In 1832, Christopher Bechtler minted America's first gold coin in Rutherfordton, 17 years before the U.S. Mint. During the mid-1800s, the Bechtlers minted more than $2.24 million in gold coins. The German immigrant moved to town in 1830 to open a jewelry and clock-making business. Soon after his arrival, he began buying land in the gold-mining region of Rutherford County.
Using equipment that they made themselves, including a roller, screw press and dies, the Bechtlers struck both $2.50 and $5 coins. Their coin designs were simple, having only the Bechtler name, the value, purity, and location. The Bechtlers were also known throughout the Southeast for manufacturing rifles and pistols.

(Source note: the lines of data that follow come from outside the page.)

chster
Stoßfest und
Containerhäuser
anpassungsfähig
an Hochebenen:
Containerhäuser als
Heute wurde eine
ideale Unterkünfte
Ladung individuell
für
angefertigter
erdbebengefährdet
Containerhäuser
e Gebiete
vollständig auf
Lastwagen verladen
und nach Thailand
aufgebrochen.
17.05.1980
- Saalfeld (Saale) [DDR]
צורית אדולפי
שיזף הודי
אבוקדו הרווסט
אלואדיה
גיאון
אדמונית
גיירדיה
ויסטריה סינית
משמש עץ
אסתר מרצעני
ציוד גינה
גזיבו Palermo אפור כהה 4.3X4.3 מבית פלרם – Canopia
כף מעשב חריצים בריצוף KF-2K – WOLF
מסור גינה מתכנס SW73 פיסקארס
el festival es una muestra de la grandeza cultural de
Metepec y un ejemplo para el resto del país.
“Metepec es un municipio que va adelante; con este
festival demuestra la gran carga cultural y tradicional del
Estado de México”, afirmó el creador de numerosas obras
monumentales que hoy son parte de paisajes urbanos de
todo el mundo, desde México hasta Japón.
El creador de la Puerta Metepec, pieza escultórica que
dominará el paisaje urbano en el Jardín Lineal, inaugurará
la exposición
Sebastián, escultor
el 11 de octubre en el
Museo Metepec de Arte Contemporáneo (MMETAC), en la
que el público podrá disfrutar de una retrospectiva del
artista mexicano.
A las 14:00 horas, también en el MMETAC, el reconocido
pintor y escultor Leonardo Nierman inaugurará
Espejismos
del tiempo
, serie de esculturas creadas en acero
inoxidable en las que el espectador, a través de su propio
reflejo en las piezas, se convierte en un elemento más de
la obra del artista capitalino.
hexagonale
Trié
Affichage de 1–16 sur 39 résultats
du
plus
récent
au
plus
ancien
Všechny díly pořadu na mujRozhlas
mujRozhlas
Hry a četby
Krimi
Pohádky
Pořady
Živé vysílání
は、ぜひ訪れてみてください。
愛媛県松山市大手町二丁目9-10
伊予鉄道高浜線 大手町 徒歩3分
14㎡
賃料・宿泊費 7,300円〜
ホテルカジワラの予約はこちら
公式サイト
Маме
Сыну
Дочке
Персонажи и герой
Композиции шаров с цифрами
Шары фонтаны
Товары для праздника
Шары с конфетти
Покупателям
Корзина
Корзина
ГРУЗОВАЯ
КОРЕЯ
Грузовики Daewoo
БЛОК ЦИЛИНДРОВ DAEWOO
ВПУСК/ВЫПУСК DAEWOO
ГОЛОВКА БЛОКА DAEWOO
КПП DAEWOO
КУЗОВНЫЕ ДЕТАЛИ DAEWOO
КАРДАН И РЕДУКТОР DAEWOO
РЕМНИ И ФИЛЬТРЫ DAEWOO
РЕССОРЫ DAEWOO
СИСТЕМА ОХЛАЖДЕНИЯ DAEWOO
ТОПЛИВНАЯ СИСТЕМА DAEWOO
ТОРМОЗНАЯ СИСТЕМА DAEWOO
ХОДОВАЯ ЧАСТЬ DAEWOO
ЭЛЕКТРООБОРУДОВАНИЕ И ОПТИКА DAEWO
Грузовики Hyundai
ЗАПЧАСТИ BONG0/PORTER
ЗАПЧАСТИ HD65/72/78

Visit two places in Rutherfordton that tells the story: his historic home and the site of his mine.
Christopher Bechtler’s historic 1838 home near downtown Rutherfordton (130 West 6th Street) is now a public museum that tells the fascinating stories of the family. The Bechtler House is open for free tours on Fridays 10 AM-1 PM and Saturdays 10 AM-3 PM. Call 828-351-9575 to arrange a tour another time.
See the only Bechtler rifle known to exist. Crafted in the 1800s, it has returned home to its maker. The 50-caliber, double barrel rifle displays the name of Christopher Bechtler’s eldest son and protégé, Augustus Bechtler, on the stock, and “N Carolina” in gold inlay on the top section.
Also see a complete set of three Bechtler gold coins – the one dollar, two and a half-dollar, and five dollar.
After ten years on display at the Federal Reserve in New York, Bechtler’s original coin press from the 1830s is now located inside the home, as well as his 1840s square grand piano. Be sure to watch the award-winning UNC-TV documentary that tells this amazing story.
The Bechtler Mint Site
Located about three miles from the house (342 Gilboa Church Road, Rutherfordton) is the small park with a short loop walking trail with information boards that tell the story of local gold mining. Explore the original location of the Bechtler mint and mine shaft. It's also a great spot to hike or bike on the Thermal Belt Rail Trail. This park is always open during daylight hours.